**RECORDS FOR PROCESSING**
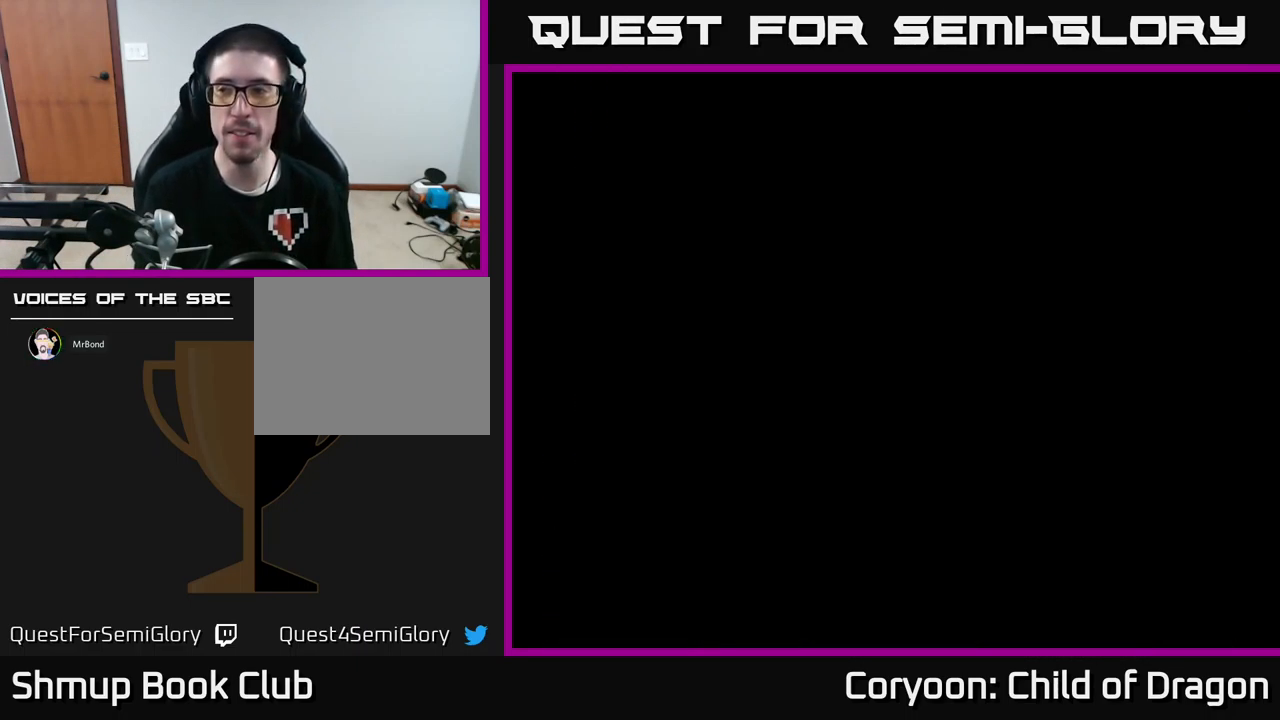
{"buttons": [], "events": []}
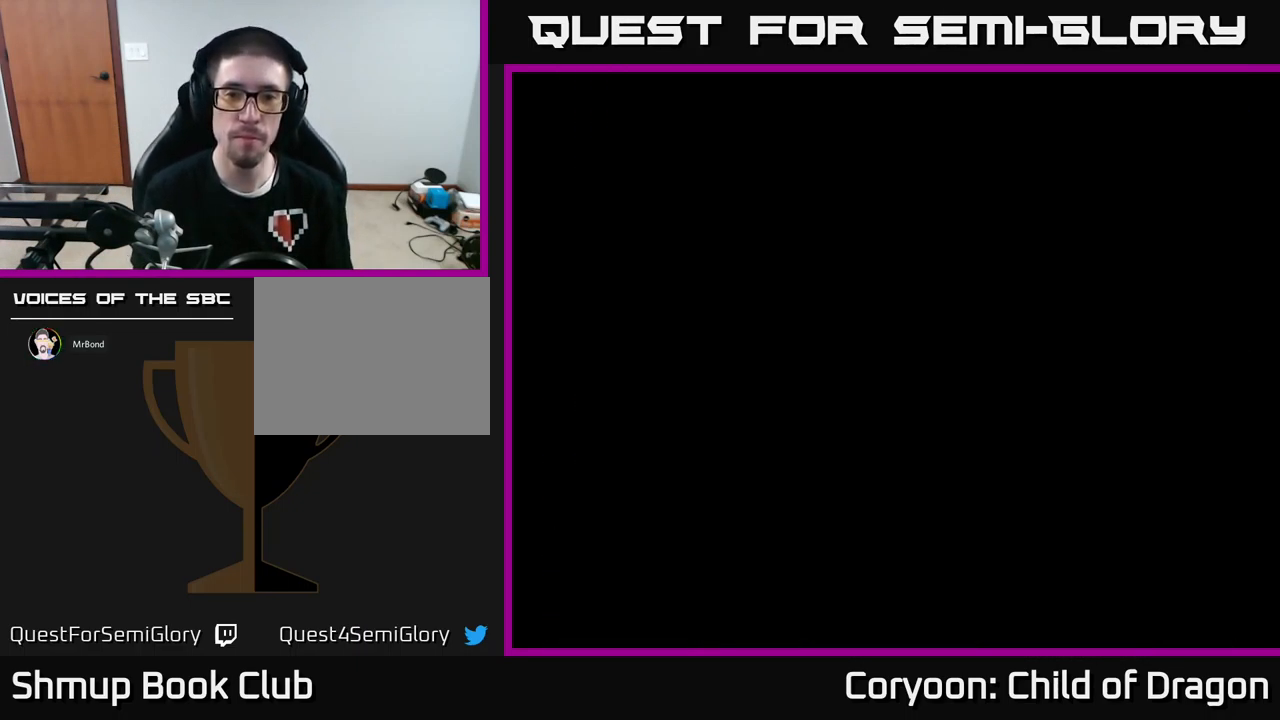
{"buttons": [], "events": []}
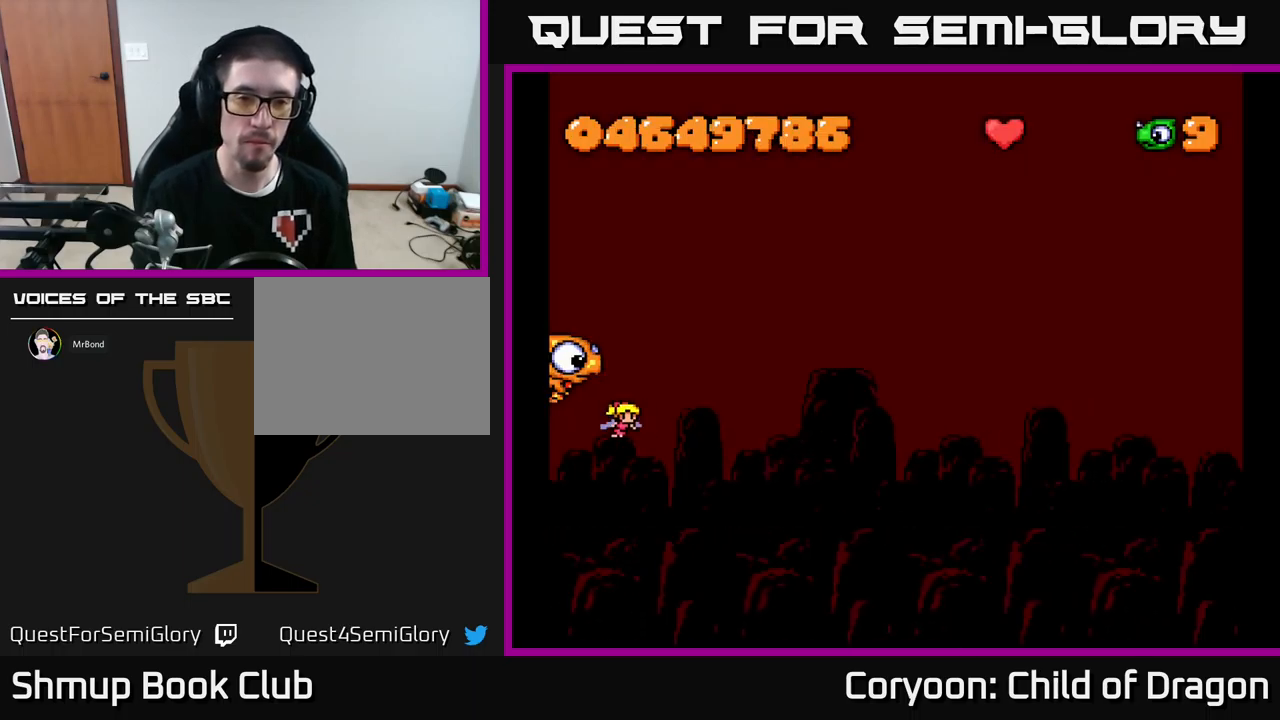
{"buttons": [], "events": []}
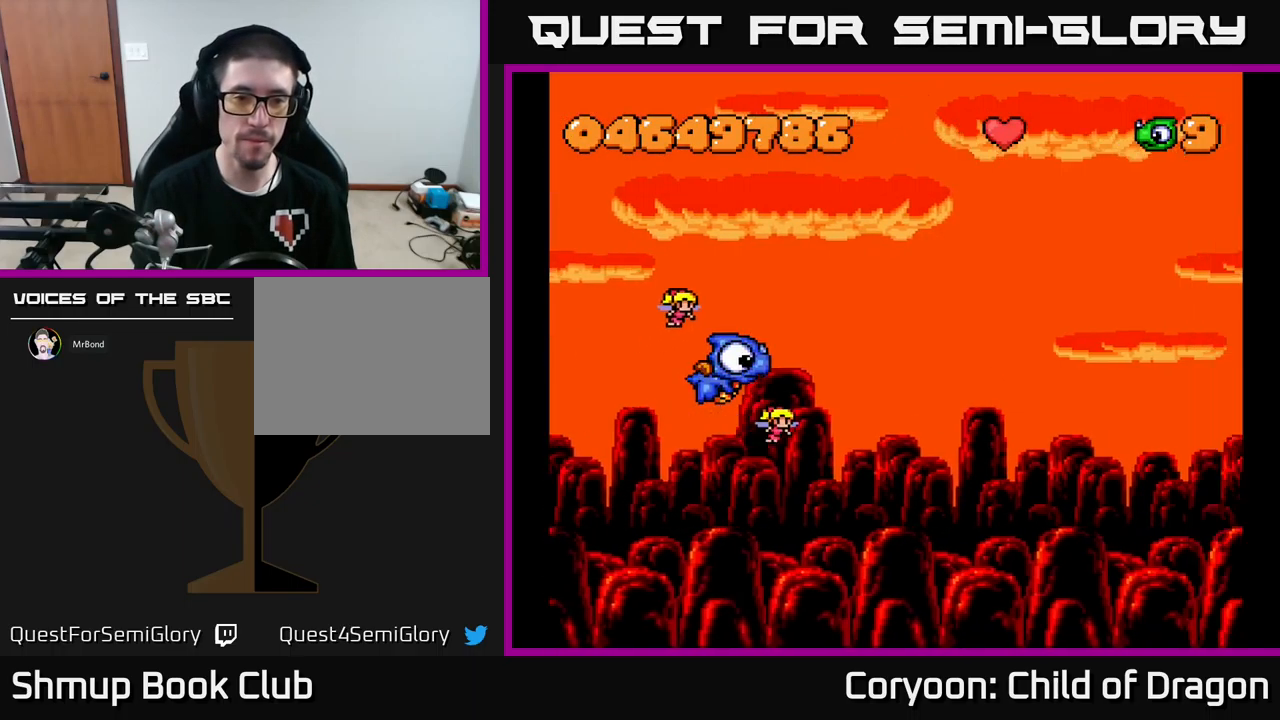
{"buttons": [], "events": []}
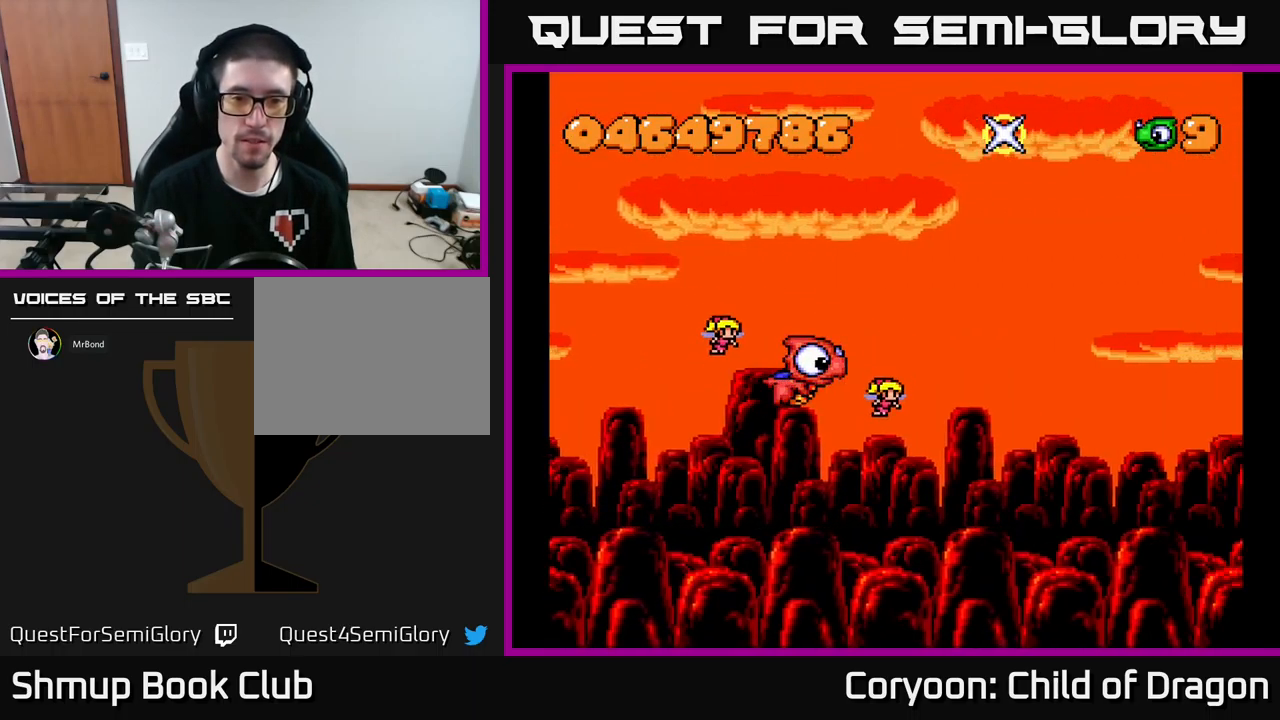
{"buttons": [], "events": []}
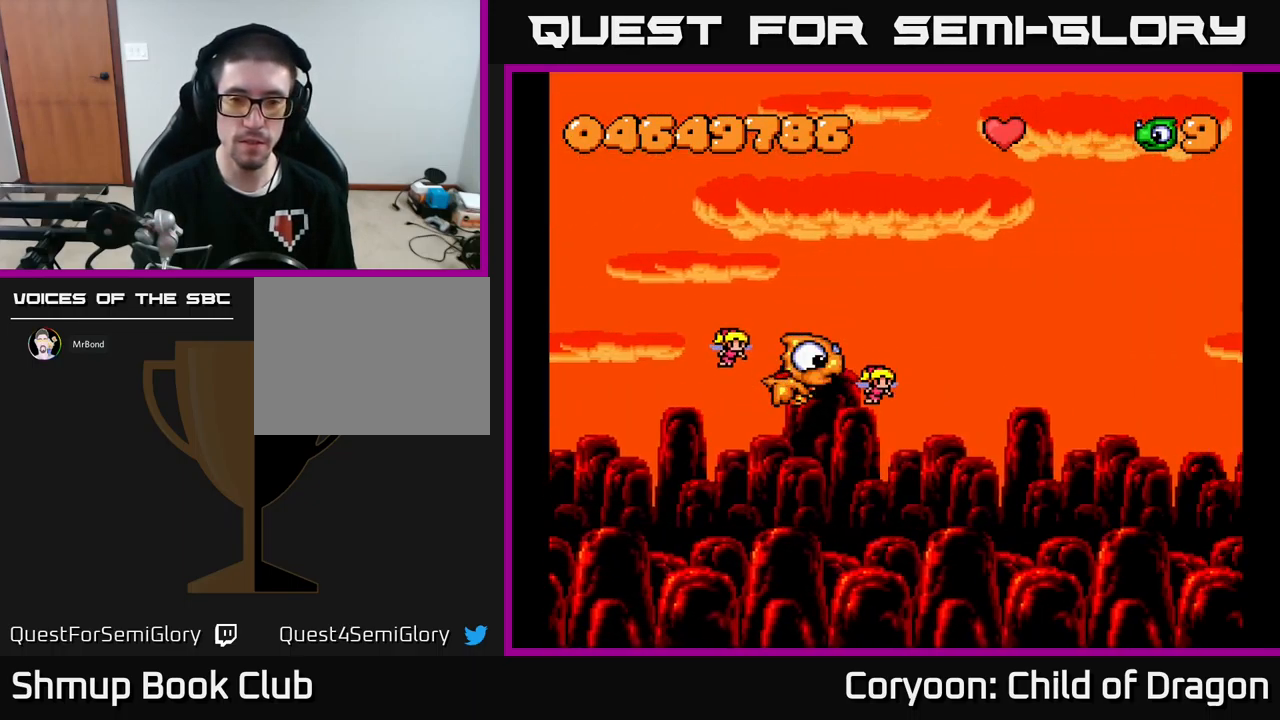
{"buttons": [], "events": []}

**WORK REQUEST**
Would you return the material exactly, images excluded?

**EXPECTED ANSWER**
{"buttons": [], "events": []}
{"buttons": [], "events": []}
{"buttons": [], "events": []}
{"buttons": [], "events": []}
{"buttons": [], "events": []}
{"buttons": [], "events": []}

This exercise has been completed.